Most residents learn pain management strategies from those surgeons who have gone before them. This trend extends to both analgesic selection and appropriate dosing for each level of pain severity and tends to favor opioid use. Beyond this exposure, junior-level resident pain management strategies typically are subject to trial and error, often with arbitrary increases or decreases in dosages based on the subjectively reported level of pain, with the addition of nonopioid analgesics chosen in a “dealer’s choice” fashion. Patients with preoperative chronic pain or with symptoms that fail to be controlled with conventional methods are often referred to pain management specialists while they are in postoperative recovery.

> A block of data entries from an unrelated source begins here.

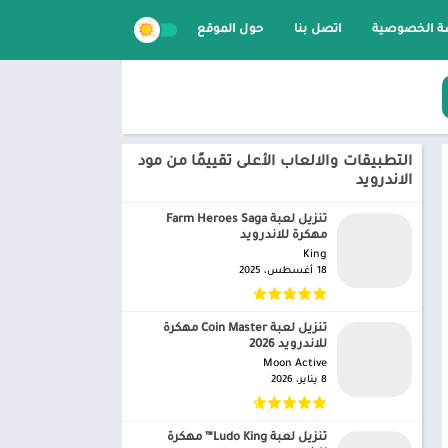
 الخصوصية
اتصل بنا
حول الموقع
التطبيقات والالعاب الأعلى تقييمًا من مود
الاندرويد
تنزيل لعبة Farm Heroes Saga
مهكرة للاندرويد
King‏
18 أغسطس، 2025
تنزيل لعبة Coin Master مهكرة
للاندرويد 2026
Moon Active‏
8 يناير، 2026
تنزيل لعبة Ludo King™ مهكرة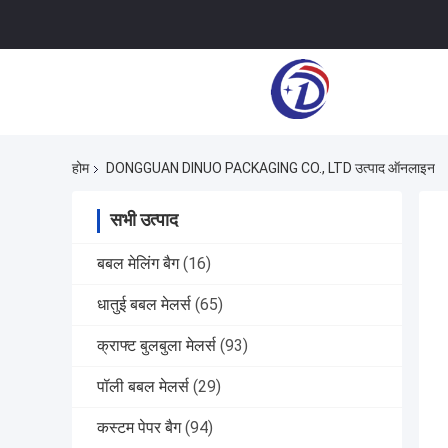
होम
DONGGUAN DINUO PACKAGING CO., LTD उत्पाद ऑनलाइन
सभी उत्पाद
बबल मेलिंग बैग
(16)
धातुई बबल मेलर्स
(65)
क्राफ्ट बुलबुला मेलर्स
(93)
पॉली बबल मेलर्स
(29)
कस्टम पेपर बैग
(94)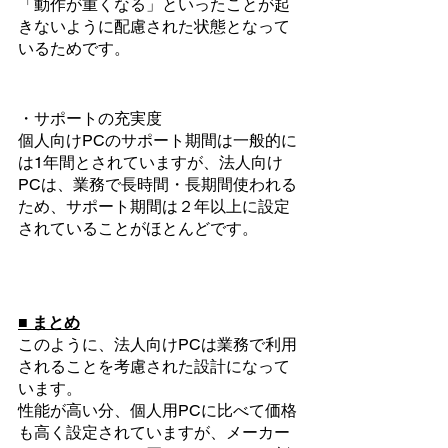
「動作が重くなる」といったことが起
きないように配慮された状態となって
いるためです。
・サポートの充実度
個人向けPCのサポート期間は一般的に
は1年間とされていますが、法人向け
PCは、業務で長時間・長期間使われる
ため、サポート期間は２年以上に設定
されていることがほとんどです。
■ まとめ
このように、法人向けPCは業務で利用
されることを考慮された設計になって
います。
性能が高い分、個人用PCに比べて価格
も高く設定されていますが、メーカー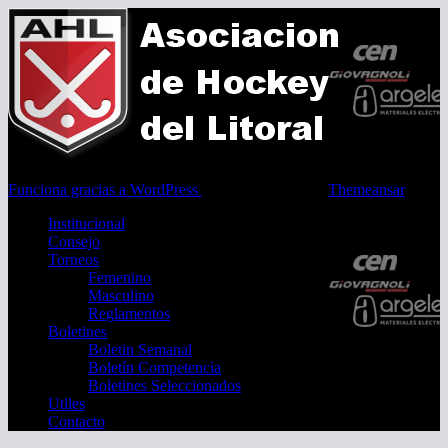
Funciona gracias a WordPress
|
Tema: Newsup de
Themeansar
Institucional
Consejo
Torneos
Femenino
Masculino
Reglamentos
Boletines
Boletin Semanal
Boletín Competencia
Boletines Seleccionados
Utiles
Contacto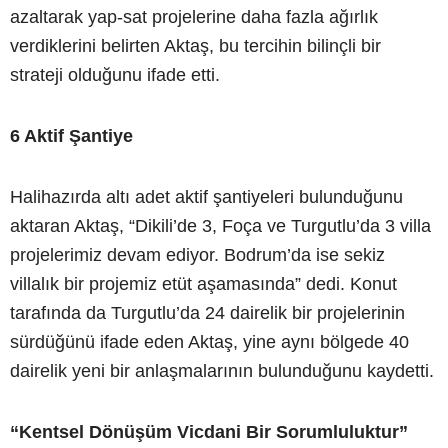
azaltarak yap-sat projelerine daha fazla ağırlık
verdiklerini belirten Aktaş, bu tercihin bilinçli bir
strateji olduğunu ifade etti.
6 Aktif Şantiye
Halihazırda altı adet aktif şantiyeleri bulunduğunu
aktaran Aktaş, “Dikili’de 3, Foça ve Turgutlu’da 3 villa
projelerimiz devam ediyor. Bodrum’da ise sekiz
villalık bir projemiz etüt aşamasında” dedi. Konut
tarafında da Turgutlu’da 24 dairelik bir projelerinin
sürdüğünü ifade eden Aktaş, yine aynı bölgede 40
dairelik yeni bir anlaşmalarının bulunduğunu kaydetti.
“Kentsel Dönüşüm Vicdani Bir Sorumluluktur”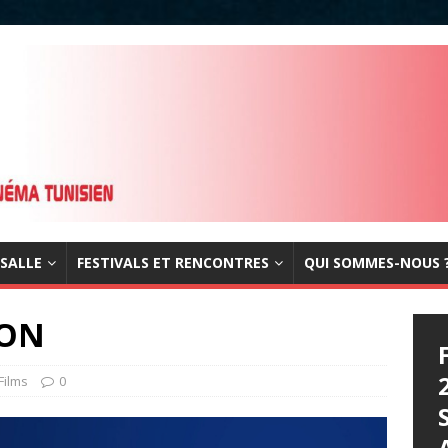
 SALLE
FESTIVALS ET RENCONTRES
QUI SOMMES-NOUS 
ION
Films
0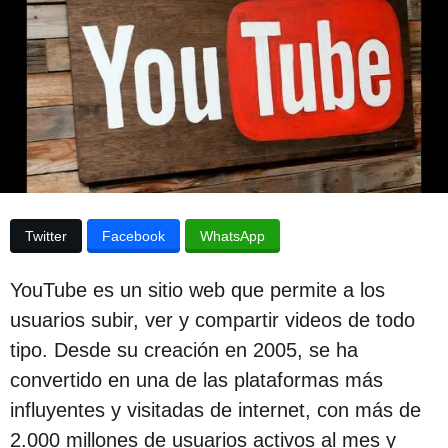
p
d
e
u
s
d
b
e
l
l
a
i
p
c
u
b
a
l
c
i
Twitter
Facebook
WhatsApp
c
i
a
c
ó
YouTube es un sitio web que permite a los
i
n
ó
usuarios subir, ver y compartir videos de todo
n
3
tipo. Desde su creación en 2005, se ha
a
convertido en una de las plataformas más
ñ
influyentes y visitadas de internet, con más de
o
2.000 millones de usuarios activos al mes y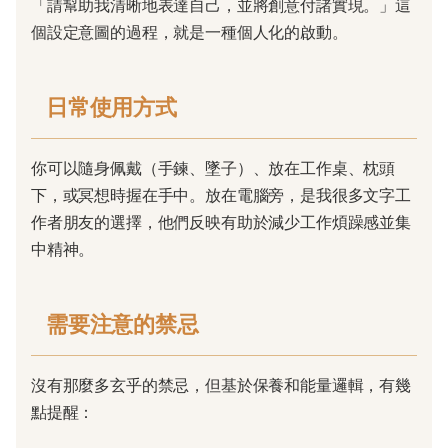
「請幫助我清晰地表達自己，並將創意付諸實現。」這
個設定意圖的過程，就是一種個人化的啟動。
日常使用方式
你可以隨身佩戴（手鍊、墜子）、放在工作桌、枕頭
下，或冥想時握在手中。放在電腦旁，是我很多文字工
作者朋友的選擇，他們反映有助於減少工作煩躁感並集
中精神。
需要注意的禁忌
沒有那麼多玄乎的禁忌，但基於保養和能量邏輯，有幾
點提醒：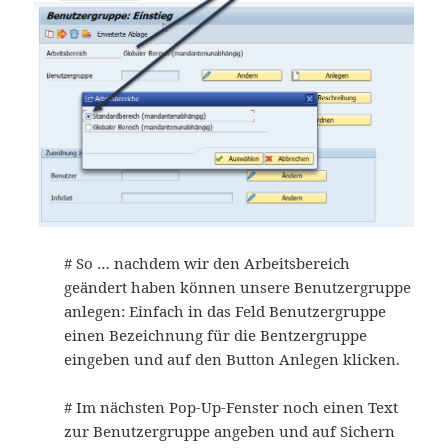
# So … nachdem wir den Arbeitsbereich
geändert haben können unsere Benutzergruppe
anlegen: Einfach in das Feld Benutzergruppe
einen Bezeichnung für die Bentzergruppe
eingeben und auf den Button Anlegen klicken.
# Im nächsten Pop-Up-Fenster noch einen Text
zur Benutzergruppe angeben und auf Sichern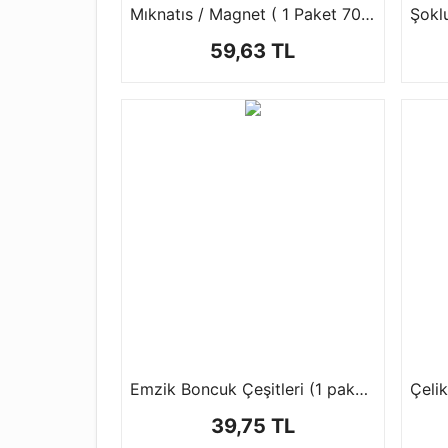
Mıknatıs / Magnet ( 1 Paket 70 ad )
59,63 TL
Emzik Boncuk Çeşitleri (1 paket-50 gr)
39,75 TL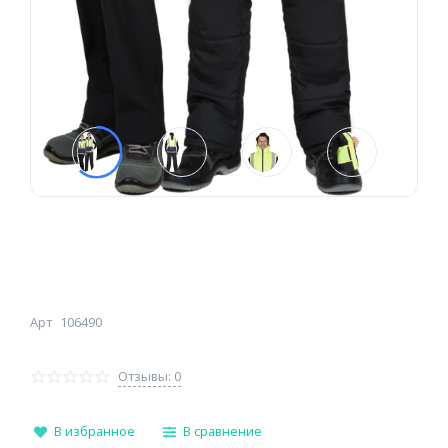
Арт
106490
Отзывы: 0
В избранное
В сравнение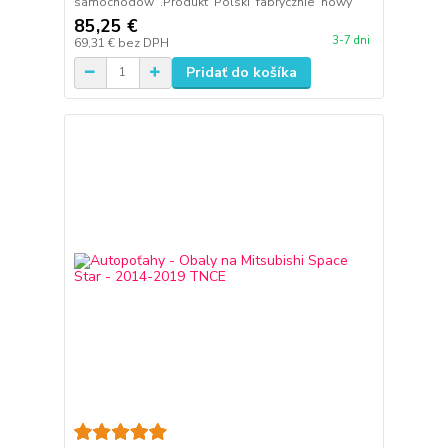
samochodów .Produkt Polski fabrycznie nowy
85,25 €
3-7 dni
69,31 €
bez DPH
Pridať do košíka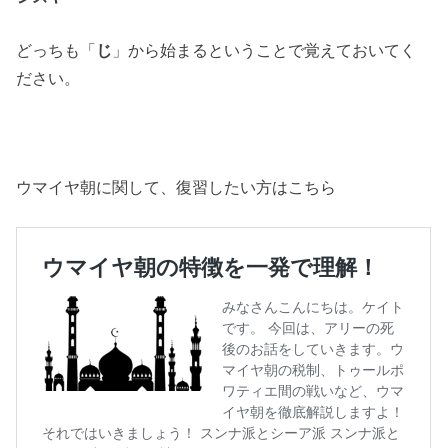
どっちも「
じ
」から始まるということで覚えておいてく
ださい。
ウマイヤ朝に関して、復習したい方はこちら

To mitigate the growing crisis, surgeons need to develop a deeper understanding of the relationship between symptoms, prescribing patterns, educational interventions, and subsequent outcomes. The University of Toronto, ON, has instituted a multidisciplinary transitional pain service to manage patients with chronic postoperative pain and reduce opioid use.18 The university’s pain research unit found that 70 out of 200 consecutive patients continued to have pain at three months, and researchers noted continued use of oral opioid agents in 27 percent of postoperative patients with persistent pain. Although these patients reported pain levels that were lower than those patients taking nonopioid agents for persistent pain, opioid users reported lower overall health, mood, and ability to return to work. Although the findings presented by the University of Toronto’s pain research unit highlight important issues surrounding over-prescribing of narcotics to postoperative patients, insufficient attention is paid to the risk of developing dependence or chronic postoperative pain, let alone strategies for management of these conditions. These studies and others like them provide promising information, but strategies for effective opioid management training require further study.

A general approach to improved treatment of surgical pain

Surgeons striving to improve patients’ postoperative pain while minimizing opioid use should consider the following strategies:

  • Preoperative discussion regarding the expected postoperative pain and treatment
  • Preoperative review of the risks of opioid therapy
  • Early referral to a pain management specialist for patients with prolonged or atypical pain, and preoperative collaboration with a pain management specialist for patients who are already receiving chronic opioid therapy
  • Use of opioid-sparing regimens in the perioperative period (for example, ERAS protocol via ISCR collaboration)
  • Review of the expected postoperative pain course at the postoperative visit with an emphasis on the appropriate time at which the patient should no longer be requiring opioids

Pain is a necessary but undesirable consequence of surgery. Consequently, surgeons are responsible for understanding effective treatment of acute pain as well as the care of surgical patients with an acute exacerbation of chronic pain. Internal implicit biases about level and degree of postoperative pain from both surgeons and patients must be reconciled. The presence of chronic opioid use must be accounted for when tailoring postoperative analgesia, with an emphasis on early collaboration with pain management specialists. We must use our best judgment to provide appropriate therapy and should implement strategies such as ERAS protocols to reduce prescribing of narcotic medications. Expansion and standardization of resident education may aid in a physician-led attempt to address the growing opioid epidemic in the U.S.